(Exercise inputs Opens)

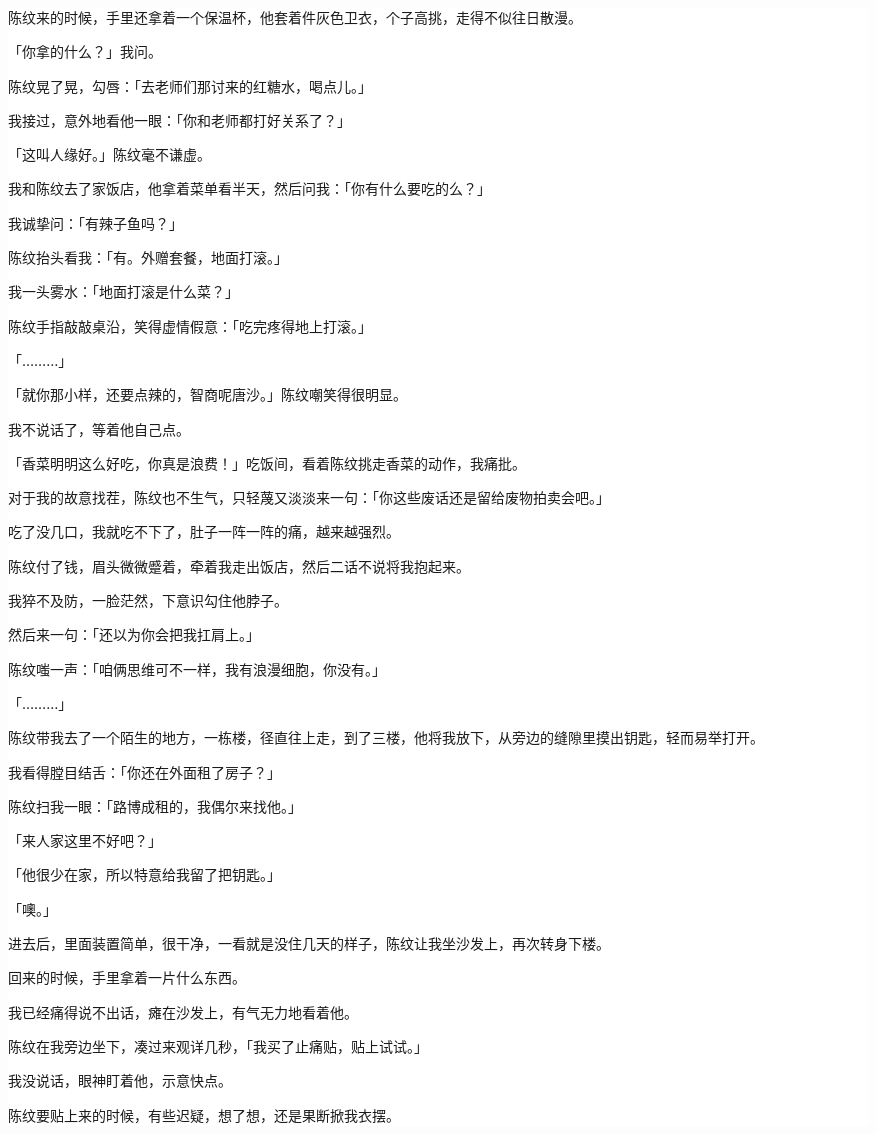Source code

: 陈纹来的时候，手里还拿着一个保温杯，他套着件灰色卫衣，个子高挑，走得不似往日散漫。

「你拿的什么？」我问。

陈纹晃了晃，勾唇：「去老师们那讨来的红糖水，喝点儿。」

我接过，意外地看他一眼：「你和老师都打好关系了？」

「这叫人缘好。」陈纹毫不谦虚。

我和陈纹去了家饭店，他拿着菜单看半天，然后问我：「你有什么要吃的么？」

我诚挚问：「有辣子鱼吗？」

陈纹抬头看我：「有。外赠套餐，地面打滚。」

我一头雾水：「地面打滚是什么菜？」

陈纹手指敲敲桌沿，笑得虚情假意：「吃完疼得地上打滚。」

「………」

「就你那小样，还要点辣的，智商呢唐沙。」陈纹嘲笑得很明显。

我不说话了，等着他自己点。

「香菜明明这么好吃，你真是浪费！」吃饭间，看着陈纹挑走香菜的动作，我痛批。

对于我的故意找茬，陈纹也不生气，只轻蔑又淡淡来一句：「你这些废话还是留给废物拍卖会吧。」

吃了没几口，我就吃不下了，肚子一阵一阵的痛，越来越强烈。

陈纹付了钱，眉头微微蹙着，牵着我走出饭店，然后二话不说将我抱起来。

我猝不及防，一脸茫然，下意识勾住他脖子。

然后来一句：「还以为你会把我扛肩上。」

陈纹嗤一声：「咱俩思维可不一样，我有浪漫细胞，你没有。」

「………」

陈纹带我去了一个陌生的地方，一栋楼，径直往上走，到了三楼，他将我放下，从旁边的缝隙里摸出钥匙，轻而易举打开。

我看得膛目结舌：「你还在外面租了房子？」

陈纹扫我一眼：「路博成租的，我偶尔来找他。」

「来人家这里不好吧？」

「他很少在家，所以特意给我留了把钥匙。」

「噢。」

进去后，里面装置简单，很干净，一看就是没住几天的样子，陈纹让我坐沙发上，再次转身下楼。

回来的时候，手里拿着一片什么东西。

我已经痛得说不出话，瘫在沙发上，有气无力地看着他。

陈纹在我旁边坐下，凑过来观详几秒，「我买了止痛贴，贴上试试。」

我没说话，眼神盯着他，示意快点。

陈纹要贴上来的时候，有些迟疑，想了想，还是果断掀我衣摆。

(Exercise inputs Closes)

Assignment.
Your answer must be the records above, word for word, with every picture left out.

Worked solution.
Source code

: 陈纹来的时候，手里还拿着一个保温杯，他套着件灰色卫衣，个子高挑，走得不似往日散漫。

「你拿的什么？」我问。

陈纹晃了晃，勾唇：「去老师们那讨来的红糖水，喝点儿。」

我接过，意外地看他一眼：「你和老师都打好关系了？」

「这叫人缘好。」陈纹毫不谦虚。

我和陈纹去了家饭店，他拿着菜单看半天，然后问我：「你有什么要吃的么？」

我诚挚问：「有辣子鱼吗？」

陈纹抬头看我：「有。外赠套餐，地面打滚。」

我一头雾水：「地面打滚是什么菜？」

陈纹手指敲敲桌沿，笑得虚情假意：「吃完疼得地上打滚。」

「………」

「就你那小样，还要点辣的，智商呢唐沙。」陈纹嘲笑得很明显。

我不说话了，等着他自己点。

「香菜明明这么好吃，你真是浪费！」吃饭间，看着陈纹挑走香菜的动作，我痛批。

对于我的故意找茬，陈纹也不生气，只轻蔑又淡淡来一句：「你这些废话还是留给废物拍卖会吧。」

吃了没几口，我就吃不下了，肚子一阵一阵的痛，越来越强烈。

陈纹付了钱，眉头微微蹙着，牵着我走出饭店，然后二话不说将我抱起来。

我猝不及防，一脸茫然，下意识勾住他脖子。

然后来一句：「还以为你会把我扛肩上。」

陈纹嗤一声：「咱俩思维可不一样，我有浪漫细胞，你没有。」

「………」

陈纹带我去了一个陌生的地方，一栋楼，径直往上走，到了三楼，他将我放下，从旁边的缝隙里摸出钥匙，轻而易举打开。

我看得膛目结舌：「你还在外面租了房子？」

陈纹扫我一眼：「路博成租的，我偶尔来找他。」

「来人家这里不好吧？」

「他很少在家，所以特意给我留了把钥匙。」

「噢。」

进去后，里面装置简单，很干净，一看就是没住几天的样子，陈纹让我坐沙发上，再次转身下楼。

回来的时候，手里拿着一片什么东西。

我已经痛得说不出话，瘫在沙发上，有气无力地看着他。

陈纹在我旁边坐下，凑过来观详几秒，「我买了止痛贴，贴上试试。」

我没说话，眼神盯着他，示意快点。

陈纹要贴上来的时候，有些迟疑，想了想，还是果断掀我衣摆。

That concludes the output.